Sunday, September 27, 2009

The Rules of Conflict

Conflict isn’t automatically negative, although it certainly can be.

Conflict can also be an opportunity for greater understanding, a way to resolve problems, or in some trivial cases, something to be ignored or dismissed.

Conflict involves actual or perceived clashes of needs, wants, values, and interests, and ranges in intensity from polite conversation all the way to war. Conflicts can cause varying amounts of damage, and may be resolved well or poorly.

Project management is a field where conflict is inevitable and common. Stakeholders have needs, wants, values, and interests. Resources are limited. Your goal is to manage inevitable conflict in the most effective way possible.

The Project Management Institute (PMI) identifies various strategies for managing conflict: smoothing, withdrawal, compromise, forcing, and confrontation. Of these, according to PMI, confrontation (I think “negotiation” is a better word) is the strategy normally preferred by project managers.

I think that’s dangerously misleading. In fact, every single one of these strategies has a time and place for which it is the best solution. Two variables should influence your decision. First, how important is achieving your goal to you? If life and death are at stake, your goals are very important to you. If the question is where we’re going to have lunch today, your goals may matter a lot less.

The second question is a little more subtle: how important is the other person’s goal to you? If the conflict is with someone you care about, making them happy may be very important to you. Keeping customers, bosses, and co-workers happy is normally worth some minor concessions on your part. Other times, what the other person wants may not matter to you.

If you plot the PMI categories on a grid, you get the picture above. Let's look at the categories that fall inside the box.

  • Smoothing. Sometimes winning isn’t the issue. You’re having Thanksgiving dinner with the extended family, and someone brings up one of those appropriate dinner table conversation topics—like abortion. No matter how passionate your beliefs, this isn’t the time and isn’t the place, so you avoid the conflict by changing the subject.

• [Stored records]
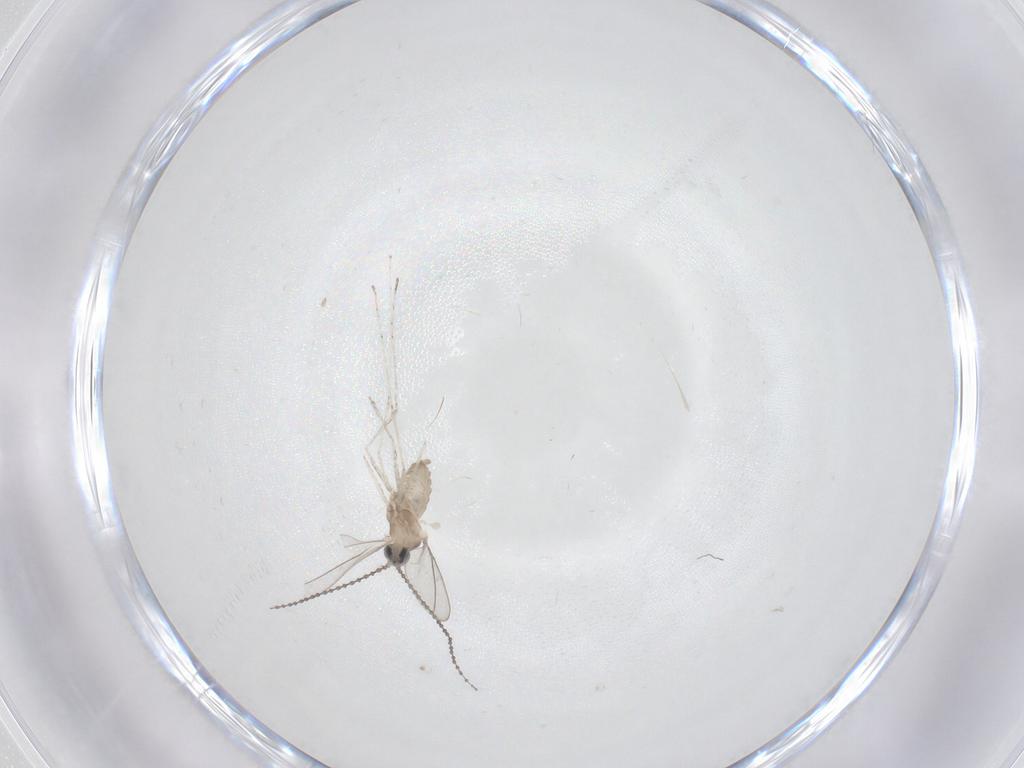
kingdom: Animalia
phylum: Arthropoda
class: Insecta
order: Diptera
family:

• [Exercises to complete]
1. In the rules-of-conflict passage, which strategy does the Project Management Institute say project managers normally prefer?
2. Using the rules-of-conflict passage, explain why the author calls PMI's preferred strategy "dangerously misleading."
3. Decide whether each statement agrees with the rules-of-conflict passage. Answer yes or no, and quote the words from the passage that settle it.
(a) Conflict is always negative.
(b) In project management, resources are limited.
(c) The author would rather use the word "negotiation" than "confrontation."
The rows play no part in what comes next and can be left aside.

• [Expected answers]
1. Confrontation.

2. The author holds that every one of the listed strategies has a time and place where it is the best solution. The choice should therefore depend on two variables: how important achieving your own goal is to you, and how important the other person's goal is to you.

3.
(a) No: "Conflict isn’t automatically negative, although it certainly can be."
(b) Yes: "Resources are limited."
(c) Yes: "I think “negotiation” is a better word"